Viviamo in un'epoca in cui le aspettative pubbliche di trasparenza sono elevate e in cui i social media e altre tecnologie dell'informazione non solo alimentano tale aspettativa, ma anche attraverso fughe di notizie, ricerche ispirate o hacking illegale possono abbattere le barriere alla segretezza in un modo mai sperimentato prima. È una realtà moderna e un nuovo attore nei colloqui commerciali che deve essere accolto.

Resto convinto che nei prossimi mesi si possa fare di più per sensibilizzare l'opinione pubblica in merito al contenuto e alle implicazioni del TTIP, in particolare quando i testi consolidati delle posizioni dell'UE e degli Stati Uniti saranno prossimi alla messa a punto. Ho pertanto esortato la Commissione a valutare con gli Stati Uniti cosa si possa fare di più in questo settore. L'UE e gli Stati Uniti devono esaminare insieme ciò che può essere reso disponibile. Un punto critico sarà raggiunto dai progetti di testi consolidati su varie parti dell'accordo.

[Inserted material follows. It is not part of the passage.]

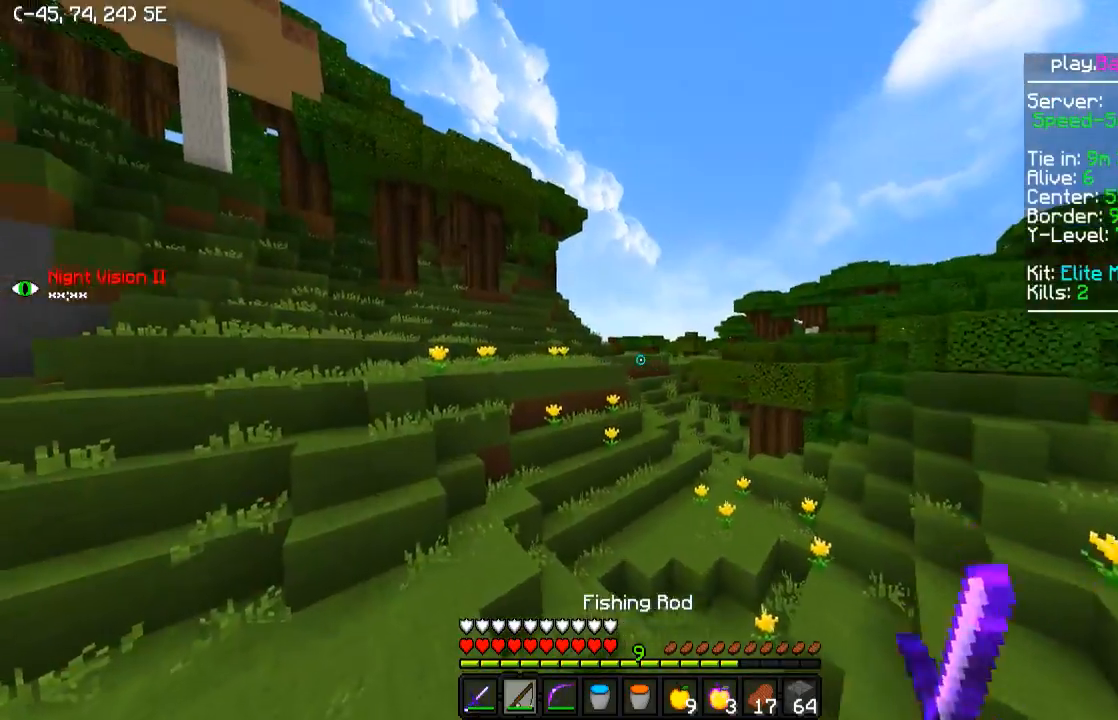
{"keys": ["w"], "events": [[250, "a", "down"], [400, "a", "up"]]}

Tuttavia, a questo punto, devo dire che, sebbene gran parte della nostra attenzione sia stata correttamente rivolta alla Commissione, essa sta effettivamente dando l'esempio su questo tema.

L'indagine che ho condotto riguardava non solo la trasparenza, ma anche la partecipazione del pubblico al processo. A ciò si collega la questione delle attività di lobbying attorno al TTIP. In modo schiacciante il pubblico consultato ha chiesto all'UE di essere più trasparente sui suoi contatti con i rappresentanti delle imprese quando si tratta di TTIP. A torto o a ragione, c'è la percezione che questo accordo sia principalmente per grandi interessi privati e che abbiano un accesso privilegiato quando si tratta di plasmare l'accordo.

Non ho visto alcuna prova di ciò, ma ho fatto, tuttavia, una serie di suggerimenti alla Commissione per promuovere una partecipazione pubblica equilibrata e trasparente. Ho chiesto maggiore trasparenza per quanto riguarda le riunioni che i funzionari della Commissione tengono sul TTIP con le organizzazioni imprenditoriali, i gruppi di pressione e le ONG. È importante anche il contenuto di ciò che i rappresentanti di interessi discutono con la Commissione e i documenti che scambiano con essa. Questi dovrebbero, per quanto possibile, essere resi pubblici.

Ho incontrato il Commissario Malmström a Bruxelles in febbraio per discutere della necessità di una maggiore trasparenza nei negoziati e di come questo sia un altro esempio di come l'UE si stia allontanando dal suo passato tecnocratico e verso uno spazio molto più politico. Ciò va accolto con favore, in quanto le principali decisioni prese a Bruxelles a nome dell'Europa dovrebbero essere il risultato di un processo politico che a sua volta dovrebbe essere il risultato delle preferenze politiche degli elettori. Resta da vedere se la Commissione riuscirà a conquistare i cuori e le menti degli europei sul TTIP.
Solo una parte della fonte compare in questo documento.